Your immune system’s job is to protect your body from diseases, viruses and infections. But if you have allergies, your immune system mistakes harmless substances such as pollen, pet dander, dust mites, certain foods, mold and insect stings as dangerous intruders and overreacts.
During this overreaction, antibodies known as Immunoglobulin E (IgE) are released, triggering the cells to release histamine. Histamine increases mucus production and causes swelling and itching.
Below we break down common myths around allergies.
Myth: There Are No Treatments for Allergies
Fact: There are many options for managing symptoms and treating allergies. Over-the-counter antihistamines and decongestants are highly effective in managing most people’s allergy symptoms. A more long-term solution is immunotherapy, which involves gradually introducing extracts of allergens into the body so the immune system can build up a tolerance. After three to five years, most people experience few or no symptoms.
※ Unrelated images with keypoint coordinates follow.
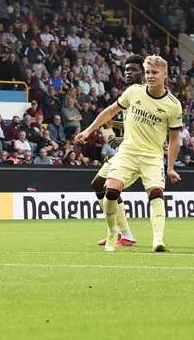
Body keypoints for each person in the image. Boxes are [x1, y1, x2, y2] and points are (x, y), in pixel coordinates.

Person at [75, 55, 183, 252]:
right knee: (107, 188)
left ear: (165, 75)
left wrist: (170, 167)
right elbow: (116, 114)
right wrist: (89, 130)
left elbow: (170, 136)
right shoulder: (132, 92)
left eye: (152, 72)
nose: (149, 76)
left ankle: (155, 239)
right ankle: (116, 232)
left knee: (155, 193)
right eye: (148, 72)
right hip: (128, 153)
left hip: (150, 156)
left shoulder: (173, 105)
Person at [91, 55, 142, 247]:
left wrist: (123, 137)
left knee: (107, 187)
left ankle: (123, 233)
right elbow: (133, 123)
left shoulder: (146, 94)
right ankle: (121, 232)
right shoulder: (129, 93)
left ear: (143, 73)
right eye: (126, 70)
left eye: (133, 70)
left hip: (138, 151)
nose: (128, 73)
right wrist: (116, 123)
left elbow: (147, 127)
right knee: (98, 184)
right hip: (126, 149)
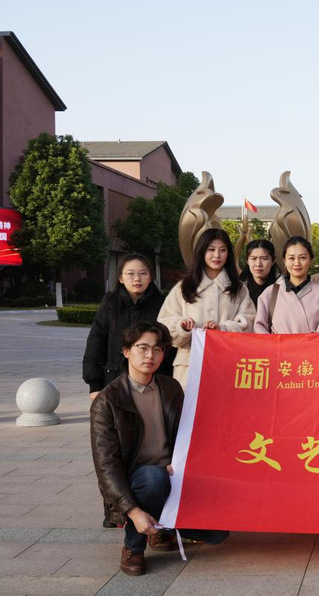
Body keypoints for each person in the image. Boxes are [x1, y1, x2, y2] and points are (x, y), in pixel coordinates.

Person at [90, 321, 228, 576]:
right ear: (126, 351)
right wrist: (133, 511)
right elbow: (106, 466)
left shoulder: (170, 388)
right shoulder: (107, 402)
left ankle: (162, 526)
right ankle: (134, 547)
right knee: (153, 477)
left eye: (157, 349)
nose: (150, 355)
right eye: (142, 348)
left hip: (173, 472)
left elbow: (190, 434)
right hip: (136, 478)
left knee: (218, 534)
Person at [158, 228, 255, 387]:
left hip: (227, 365)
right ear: (202, 251)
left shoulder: (238, 289)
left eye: (222, 250)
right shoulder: (184, 287)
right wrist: (182, 326)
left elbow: (249, 323)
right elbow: (164, 321)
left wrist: (223, 328)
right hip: (189, 366)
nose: (217, 255)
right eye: (211, 249)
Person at [83, 254, 171, 400]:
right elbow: (96, 342)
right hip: (114, 380)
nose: (137, 279)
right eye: (130, 274)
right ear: (121, 278)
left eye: (143, 273)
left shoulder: (163, 305)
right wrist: (95, 385)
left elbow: (169, 347)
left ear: (150, 277)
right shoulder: (110, 303)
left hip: (153, 381)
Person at [255, 236, 319, 334]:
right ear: (284, 261)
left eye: (302, 258)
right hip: (277, 344)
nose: (297, 263)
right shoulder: (270, 292)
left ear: (311, 260)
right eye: (291, 258)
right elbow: (259, 326)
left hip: (315, 344)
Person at [239, 239, 279, 304]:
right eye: (253, 258)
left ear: (273, 261)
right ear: (247, 261)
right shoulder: (239, 288)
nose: (258, 264)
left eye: (264, 258)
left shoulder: (282, 286)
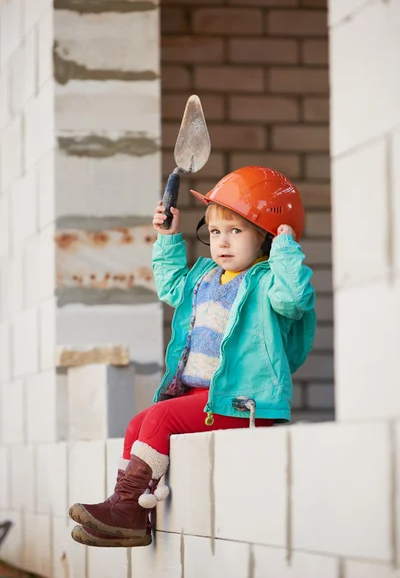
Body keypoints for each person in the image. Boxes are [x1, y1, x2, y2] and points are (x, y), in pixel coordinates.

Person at [69, 166, 316, 548]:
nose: (222, 242)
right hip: (202, 398)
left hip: (241, 402)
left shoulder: (269, 280)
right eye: (215, 231)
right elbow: (170, 286)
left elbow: (293, 299)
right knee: (140, 422)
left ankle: (127, 509)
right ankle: (128, 510)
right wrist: (167, 236)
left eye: (236, 231)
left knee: (162, 416)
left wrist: (286, 249)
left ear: (266, 236)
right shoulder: (205, 279)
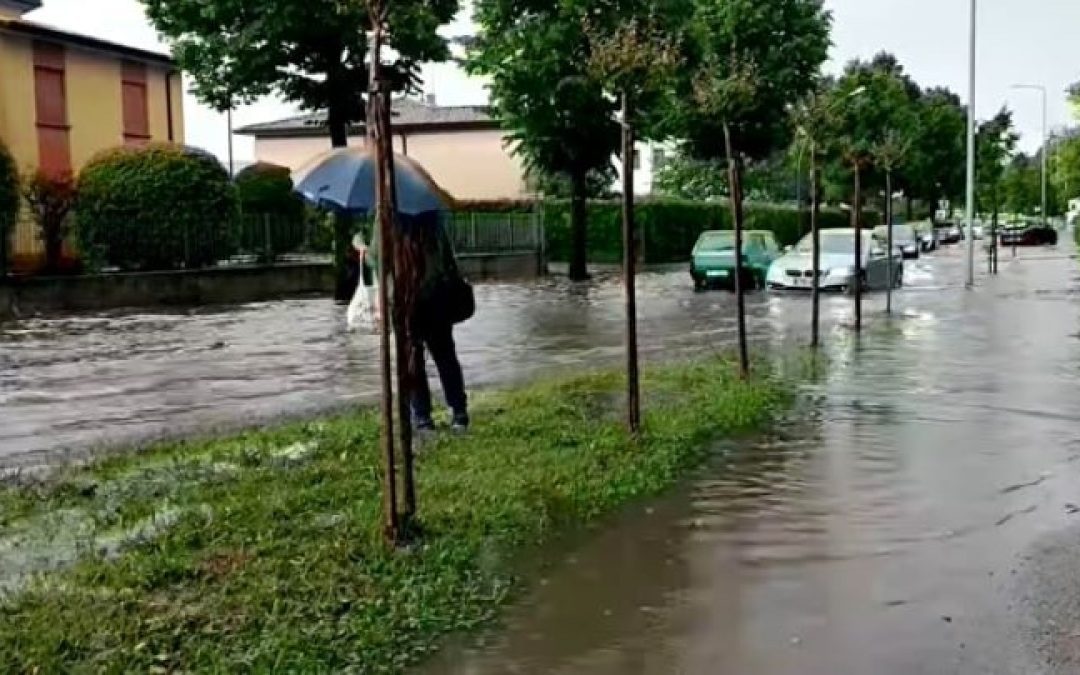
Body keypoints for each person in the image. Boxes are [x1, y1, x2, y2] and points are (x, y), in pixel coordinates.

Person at [361, 216, 470, 431]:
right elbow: (447, 258)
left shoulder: (385, 215)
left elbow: (378, 259)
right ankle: (458, 413)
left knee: (412, 360)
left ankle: (422, 418)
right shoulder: (430, 214)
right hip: (434, 294)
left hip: (404, 298)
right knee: (445, 355)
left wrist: (364, 252)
Myth: Food Allergies & Intolerances Are the Same Thing
Fact: Food allergies are driven by an immune system response, while food intolerances are not. An allergic reaction to food tends to be immediate whereas food intolerances can take longer to cause problems. In addition, food allergies can be life-threatening, but food intolerances aren’t.
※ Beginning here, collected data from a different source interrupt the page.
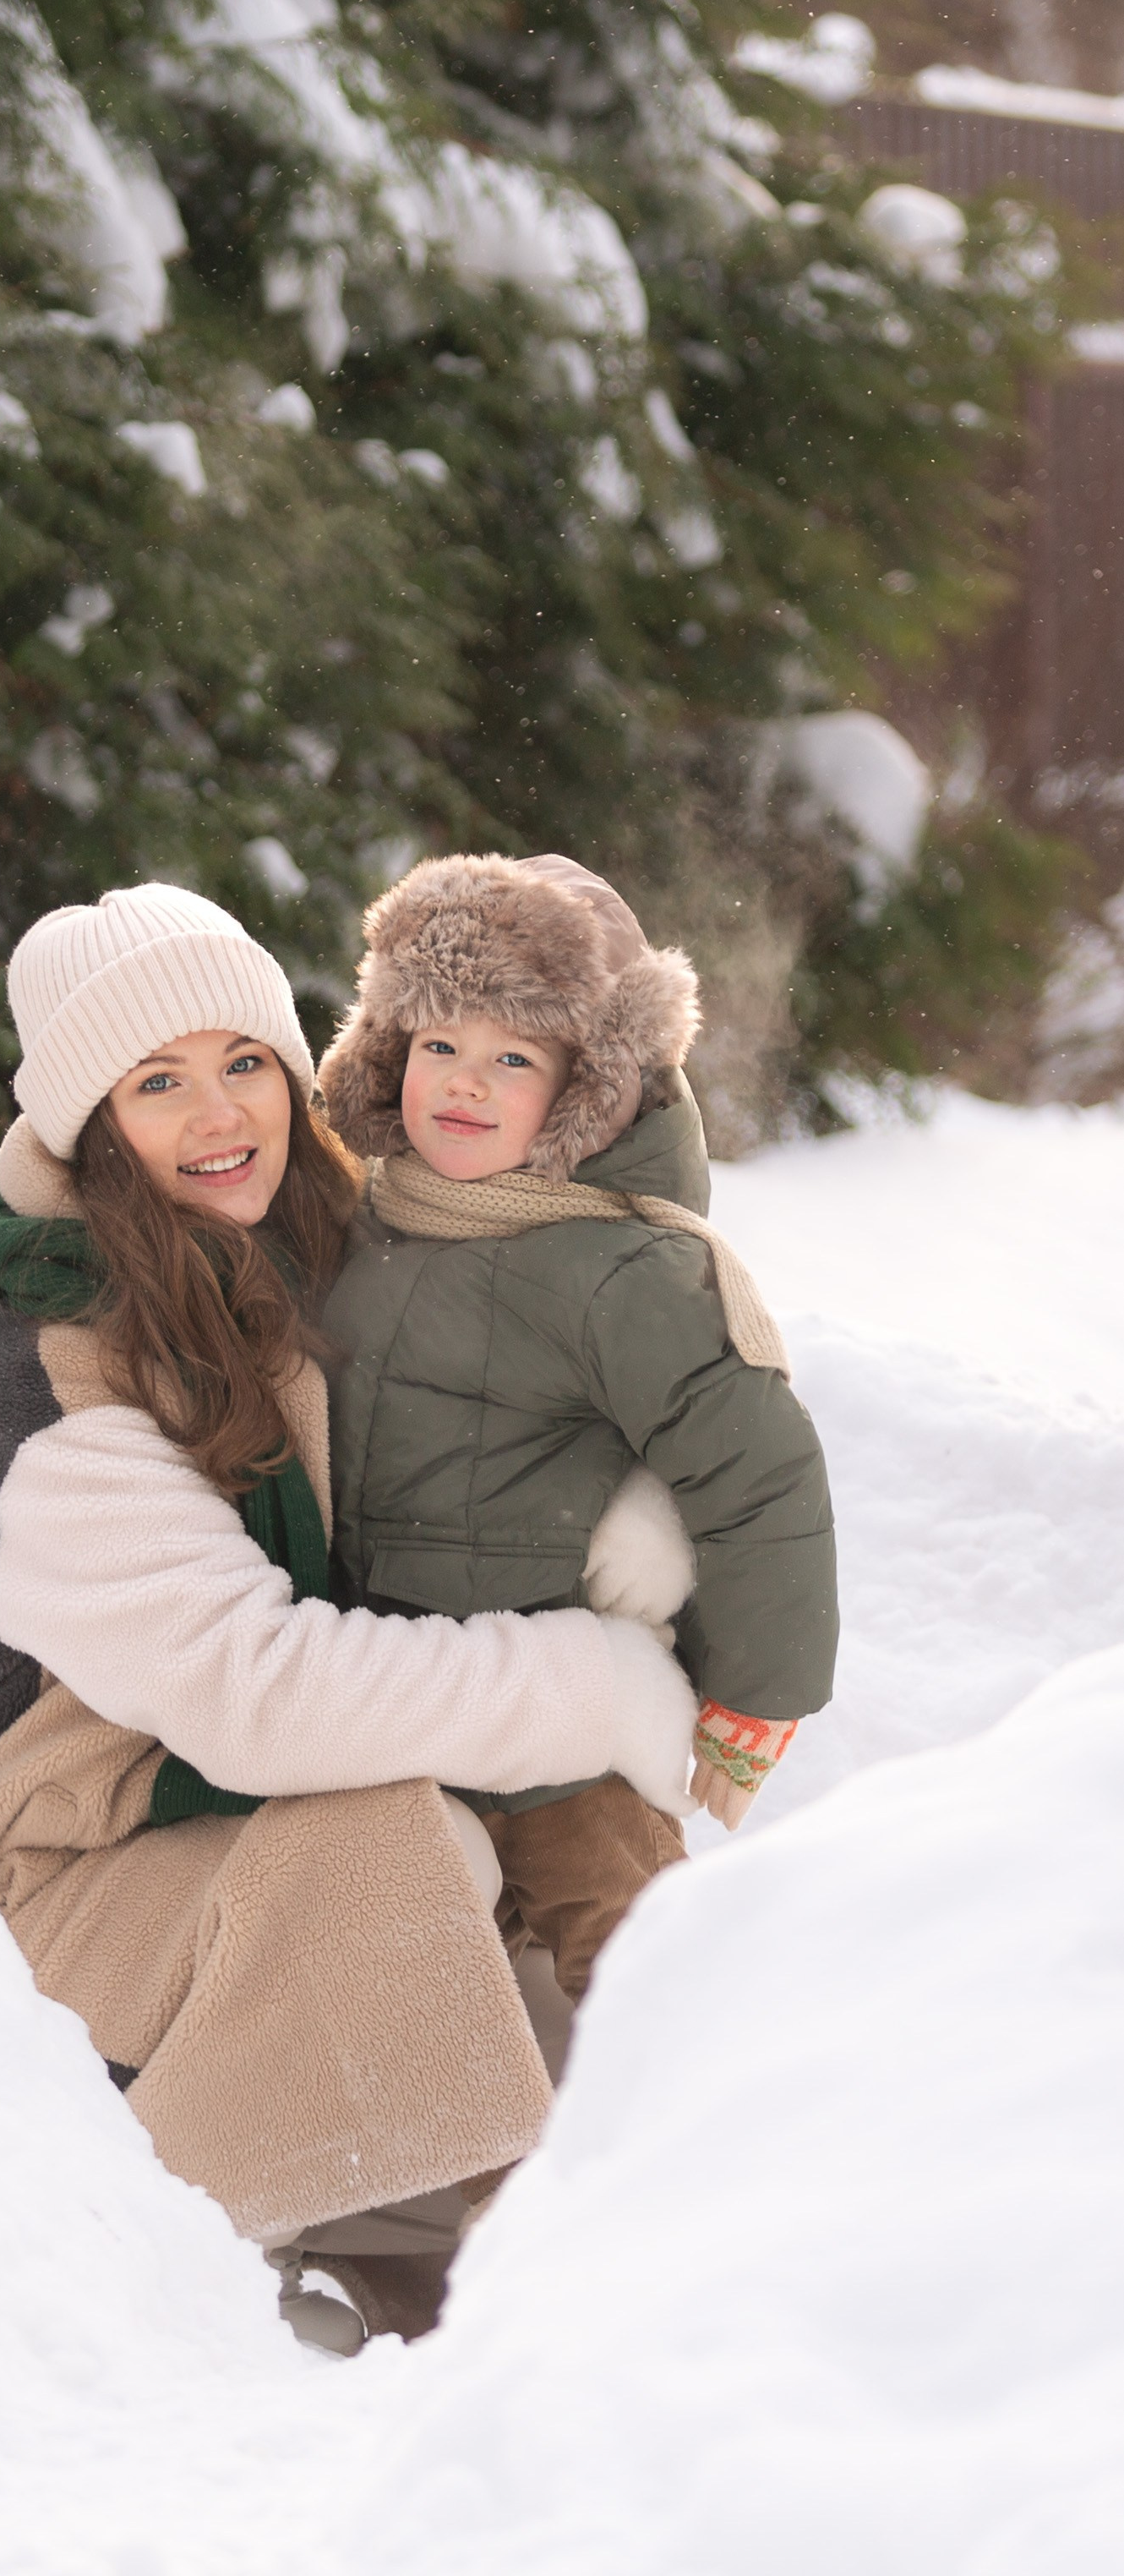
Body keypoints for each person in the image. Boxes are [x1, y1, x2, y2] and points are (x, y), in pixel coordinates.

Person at [0, 882, 697, 2349]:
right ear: (88, 1125)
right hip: (39, 1889)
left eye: (241, 1059)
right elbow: (259, 1692)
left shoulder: (312, 1255)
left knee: (564, 1834)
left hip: (205, 1827)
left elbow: (581, 1244)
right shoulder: (52, 1355)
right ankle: (303, 2255)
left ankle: (676, 2189)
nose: (216, 1113)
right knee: (392, 1839)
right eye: (157, 1082)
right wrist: (588, 1682)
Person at [317, 850, 839, 2009]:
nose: (463, 1082)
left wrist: (756, 1690)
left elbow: (755, 1471)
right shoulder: (364, 1209)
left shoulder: (622, 1265)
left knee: (625, 1933)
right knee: (391, 1946)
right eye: (438, 1045)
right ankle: (431, 2133)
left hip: (561, 1704)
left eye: (514, 1058)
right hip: (385, 1676)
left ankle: (674, 2130)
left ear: (589, 1086)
Myth: Allergies Can Only Develop in Children
Fact: Allergies can develop in adulthood as well. One study examined the prevalence of food allergies among 40,443 adults, 10.8% of whom had a food allergy. The researchers found that about half of the participants with food allergies had developed at least one of their allergies in adulthood.
Myth: Allergies Are Lifelong
Fact: While some allergies last for life, others don’t. One review on food allergies claims that most children outgrow allergies to milk, eggs, soy and wheat, though allergies to peanuts, tree nuts, fish and shellfish tend to be lifelong.
Myth: People with Pet Allergies Can Have Hypoallergenic Pets
Fact: There is no such thing as a truly hypoallergenic pet. Allergies are not triggered by pet hair, but by dead skin cells (dander), saliva and urine. In addition, pet hair can carry other allergens in from outside.